Había una vez un hombre que decidió que se había cansado de todas las cosas malas que pasaban en el mundo. Una Navidad, vio una estrella fugaz que pasaba por el cielo y decidió pedir un deseo muy especial:
—Deseo que todas las personas sean amables y bondadosas, que el espíritu navideño entre en cada una de ellas para hacer de este mundo un lugar mejor.
Asombrosamente su deseo se le cumplió. Cuando salió de su casa, se sorprendió al ver como la gente sonreía y se ayudaba. Los ricos se desprendían de sus joyas y de su dinero para ayudar a los más necesitados, los hombres que habitualmente se encontraban de mal humor deseaban a todos una feliz Navidad y los niños que hacían maldades recapacitaban al instante.
Muy contento, nuestro protagonista se dirigió al supermercado para hacer sus compras, pensando que ahora que el mundo era feliz ya nada podía ir mal.
Se llevó una gran sorpresa cuando, en contra de su voluntad, le entregó todo su dinero a la cajera en lugar de darle la propina que tenía pensado. Después, en vez de ir a comer con su familia como tenía prevista, se pasó horas visitando a los ancianos del asilo, escuchando sus aburridas historias. Lo peor ocurrió cuando quiso abrir sus regalos, ¡todos los donó a la caridad!

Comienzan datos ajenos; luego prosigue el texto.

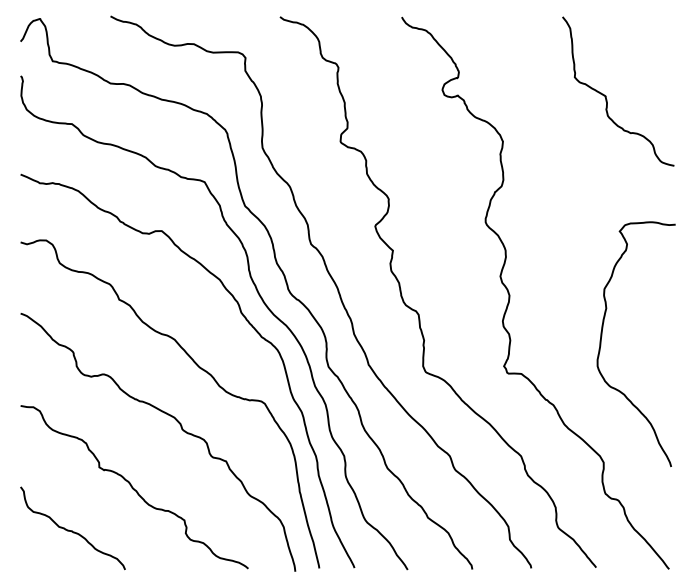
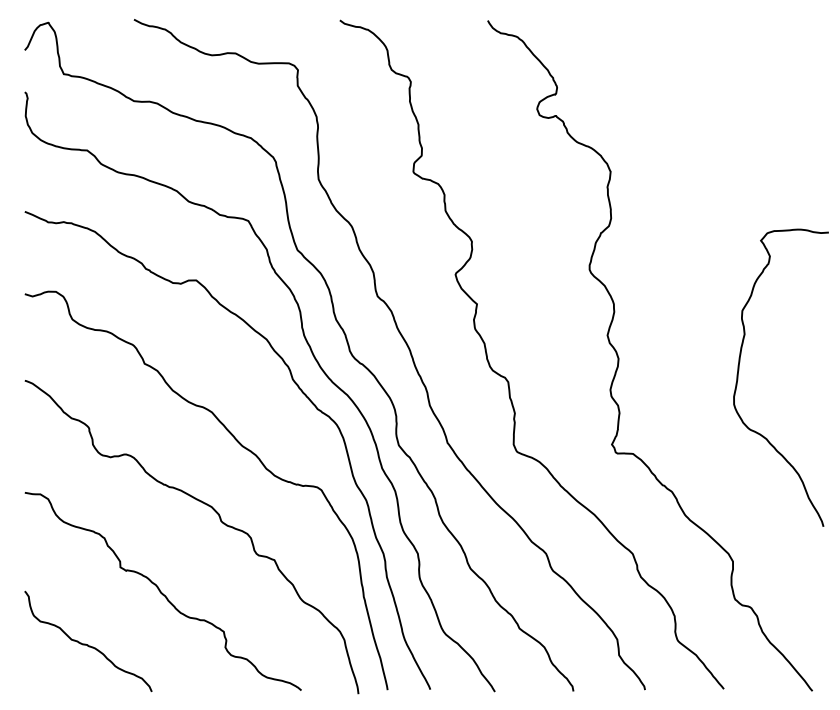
curve: (606, 95) -> (736, 115), removed
curve: (602, 336) -> (740, 368), moved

—¿Pero qué me pasa el día de hoy? Es como si no pudiera dejar de ser bueno con los demás, demasiado bueno —se lamentó—, yo sé que estas cosas no tienen nada de malo, ¡pero yo no quiero que me obliguen a ser bueno! ¡Quiero hacer actos bondadosos que me salgan del corazón!
Fue ahí cuando lo comprendió todo. La estrella le había concedido su deseo navideño, pero eso no significaba que ahora el mundo fuera perfecto.
Por todas partes la gente no dejaba de ser caritativa, pero esos gestos amables que tenían con los demás no los hacían felices, pues estaban lejos de ser sinceros. Al reflexionar en esto, el hombre se puso muy triste y se dio cuenta de lo injusto que había sido. Había intentado cambiar a los demás, sin antes cambiar el mismo.
—Esta Navidad quiero que todo vuelva a la normalidad —deseó— y a partir de hoy, antes de pedirle a alguien más que sea bondadoso, comenzaré yo poniendo el ejemplo. Me esforzaré por ser cada día mejor.
A la mañana siguiente el mundo volvió a ser como antes, pero en lugar de quejarse, el hombre sonrió y salió de casa con el firme propósito de hacer algo bueno por alguien. A todos les dió los buenos días. Ayudó a una señora a cruzar la calle y le dejo una propina justa al mesero del restaurante donde fue a comer. De vez en cuando seguía escuchando malas noticias en la televisión, en la radio y los periódicos, pero no les daba importancia. Ya había decidido ser feliz.
Por fin había comprendido que, para hacer cambiar al mundo sinceramente, primero uno debía cambiar por sí mismo.